Records shown
- - -

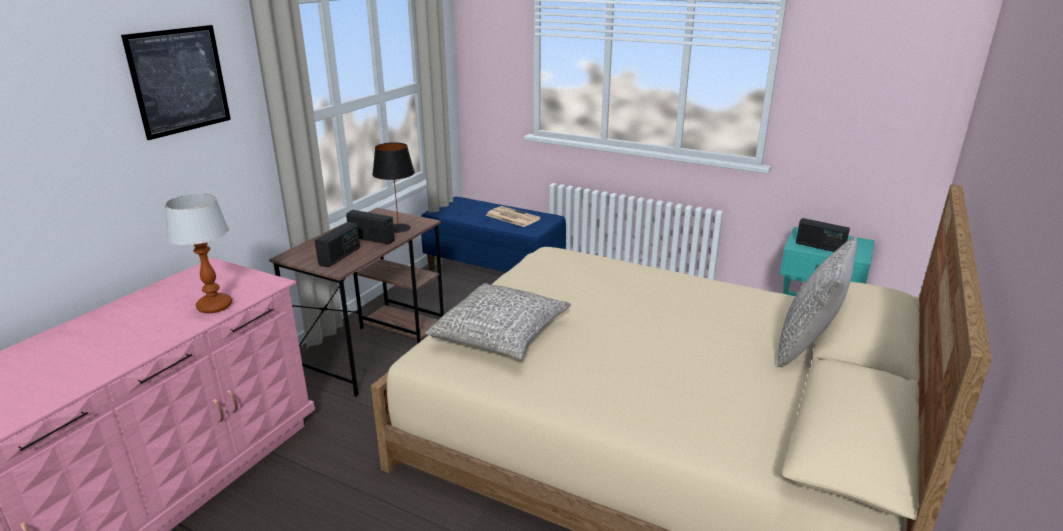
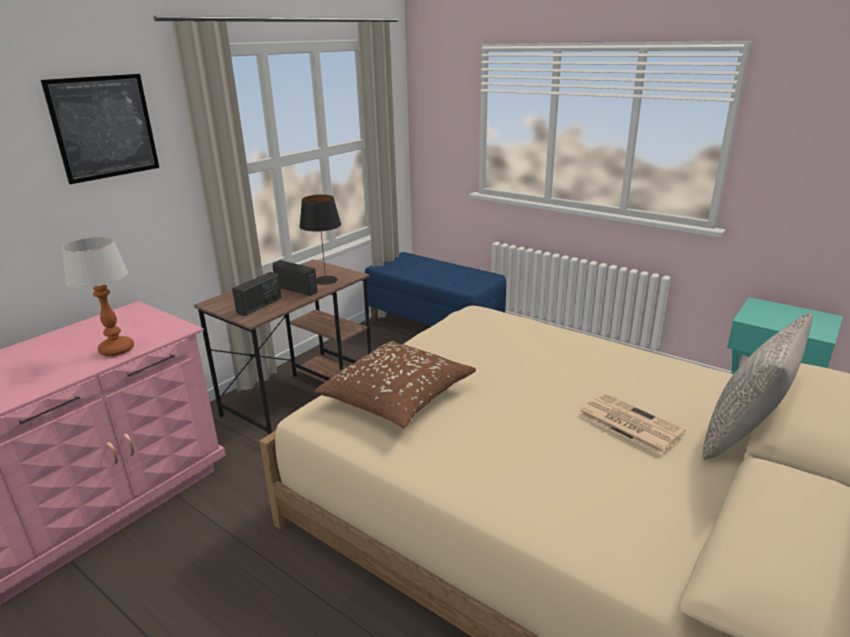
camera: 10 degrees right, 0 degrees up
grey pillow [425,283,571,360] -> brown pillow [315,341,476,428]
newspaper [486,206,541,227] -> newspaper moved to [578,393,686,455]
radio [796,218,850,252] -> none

- - -

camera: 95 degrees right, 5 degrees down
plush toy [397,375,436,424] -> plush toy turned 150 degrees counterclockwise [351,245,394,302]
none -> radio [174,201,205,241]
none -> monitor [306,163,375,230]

- - -

Produce a word-for-word copy of everything above from the line holding "camera: 10 degrees right, 0 degrees up" down to the line holding "radio [796,218,850,252] -> none", with both of those lines kept.

camera: 10 degrees right, 0 degrees up
grey pillow [425,283,571,360] -> brown pillow [315,341,476,428]
newspaper [486,206,541,227] -> newspaper moved to [578,393,686,455]
radio [796,218,850,252] -> none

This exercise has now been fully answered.